En Normandie, une formation inclusive est menée par l’Umih 27 (Union des métiers et des industries de l’hôtellerie) et le CFAie (centre de formation des apprentis interconsulaire) de l’Eure.
Entre allocataires du RSA et personnes handicapées, la sauce prend en cuisine
En Normandie, l'Union des métiers et des industries de l'hôtellerie (UMIH) et le centre de formation des apprentis interconsulaire de l'Eure (CFAie) expérimentent une formation consacrée aux bases des métiers de l'hôtellerie-restauration. Particularité de ce parcours inclusif : il est s'adresse à des allocataires du RSA et à des personnes en situation de handicap.
Par Jonathan Konitz - Le 19 avril 2024.
« C'est la formation de l'emploi autrement », s'enthousiasme Didier Guérard, président de l'UMIH 27. Pas d'angélisme pour autant : oui, des couacs arrivent en cuisine, comme la fois où « un petit clash a eu lieu entre un demandeur d'emploi et un jeune homme autiste sans filtre dans ses propos... Mais ça va s'arranger car l'autre est assez âgé pour prendre de la distance », rassure-t-il. Avec le CFAie de l'Eure, il porte sur ses épaules le poids de cette expérimentation « unique en France » lancée en février dernier.
Six allocataires du RSA, et sept personnes handicapées, ont signé pour un parcours de 11 semaines en CFA dont quatre en entreprise. Pour apprendre « à porter un plateau, dresser des plats, faire des cocktails basiques, des sauces, etc. », énumère Didier Guérard, « ... ainsi que des prestations en hôtellerie comme faire un lit, le ménage dans une chambre, etc. », complète Nathalie Zumsteg, responsable pédagogique du CFA, qui a crée la maquette du parcours de zéro.
Attestation et badge numérique
A la fin, les stagiaires recevront une attestation et un badge numérique pour justifier leurs compétences. « A mettre sur le CV et consultable par l'employeur avec un QR Code », précise-t-elle. « Nous n'avons pas la prétention de sortir des grands diplômés en 11 semaines, prévient, Didier Guérard, l'objectif est d'être opérationnel pour la pleine saison, dès la fin de leur cursus en mai. Dieu sait si on va avoir besoin d'eux ! Les Jeux Olympiques vont arriver dans la foulée, et nous sommes une base avancée... Il ne faut pas se louper. » Si l'insertion dans le marché du travail est le but recherché, rien n'interdit les stagiaires de poursuivre vers un contrat de professionnalisation, par exemple.
Dénicher la perle rare
L'autre objectif de cette expérimentation, c'est d'offrir un autre horizon professionnel aux personnes en situation de handicap que celui des Instituts médico-éducatifs (IME) et des Établissements et services d'accompagnement par le travail (Esat). « On leur a dit voilà, chez vous, il y a probablement des petites perles qui sont cachées. Ce qu'on aimerait, c'est que vous les fassiez sortir de leur nid et que vous nous les envoyez pour une sélection, réalisée par l'équipe pédagogique du CFA », expose le président de l'UMIH 27.
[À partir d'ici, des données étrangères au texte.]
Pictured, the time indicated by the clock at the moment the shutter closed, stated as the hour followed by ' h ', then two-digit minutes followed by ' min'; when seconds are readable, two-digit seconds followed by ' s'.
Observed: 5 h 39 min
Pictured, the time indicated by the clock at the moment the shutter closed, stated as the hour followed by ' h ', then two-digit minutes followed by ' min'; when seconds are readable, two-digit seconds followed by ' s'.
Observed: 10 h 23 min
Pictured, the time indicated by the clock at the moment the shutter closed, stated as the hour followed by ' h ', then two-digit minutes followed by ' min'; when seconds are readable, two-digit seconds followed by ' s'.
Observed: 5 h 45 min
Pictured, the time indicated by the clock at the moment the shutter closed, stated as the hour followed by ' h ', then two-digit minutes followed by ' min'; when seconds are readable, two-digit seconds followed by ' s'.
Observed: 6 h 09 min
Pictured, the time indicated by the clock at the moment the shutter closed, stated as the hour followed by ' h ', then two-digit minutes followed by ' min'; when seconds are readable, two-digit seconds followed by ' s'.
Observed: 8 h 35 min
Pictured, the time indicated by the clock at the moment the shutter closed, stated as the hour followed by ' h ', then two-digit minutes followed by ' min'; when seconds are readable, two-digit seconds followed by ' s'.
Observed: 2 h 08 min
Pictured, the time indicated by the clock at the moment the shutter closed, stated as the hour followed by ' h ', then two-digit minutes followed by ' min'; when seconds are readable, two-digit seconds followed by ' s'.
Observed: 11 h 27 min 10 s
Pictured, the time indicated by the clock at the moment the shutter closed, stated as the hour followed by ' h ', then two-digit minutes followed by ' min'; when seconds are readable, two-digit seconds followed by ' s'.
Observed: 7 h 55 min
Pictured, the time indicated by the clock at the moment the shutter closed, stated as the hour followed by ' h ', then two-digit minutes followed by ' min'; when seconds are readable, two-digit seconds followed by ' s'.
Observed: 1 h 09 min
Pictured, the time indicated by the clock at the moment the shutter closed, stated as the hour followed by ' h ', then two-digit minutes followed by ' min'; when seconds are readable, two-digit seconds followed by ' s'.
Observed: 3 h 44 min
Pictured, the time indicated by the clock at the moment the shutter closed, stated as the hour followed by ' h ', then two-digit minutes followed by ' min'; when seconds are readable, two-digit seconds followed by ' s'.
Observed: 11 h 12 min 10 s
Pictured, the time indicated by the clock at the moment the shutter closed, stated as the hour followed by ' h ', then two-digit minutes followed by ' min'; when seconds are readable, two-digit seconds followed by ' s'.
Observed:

La question du financement
Malgré toutes les bonnes volontés, la question du financement de la formation reste cruciale. « Le CFA prend tout en charge cette première année : des salaires des formateurs dédiés, à l'achat des tenues et des matières premières nécessaires à l'apprentissage », expose Nathalie Zumsteg. Si le financement public ne suit pas derrière « on ne pourra plus le supporter », alerte-elle. Comprendre : une deuxième promotion n'est pas garantie.
Trouver des subventions publiques est donc l'actuel souci de Didier Guérard. Il compte approcher la Région Normandie dans les prochaines semaines. Il craint une fin de non-recevoir. « La formation n'est ni certifiante ni diplômante, ne dure pas cinq ou six mois. » L'inclusivité, et le taux d'insertion professionnelle, pourraient bien constituer des arguments de poids en sa faveur.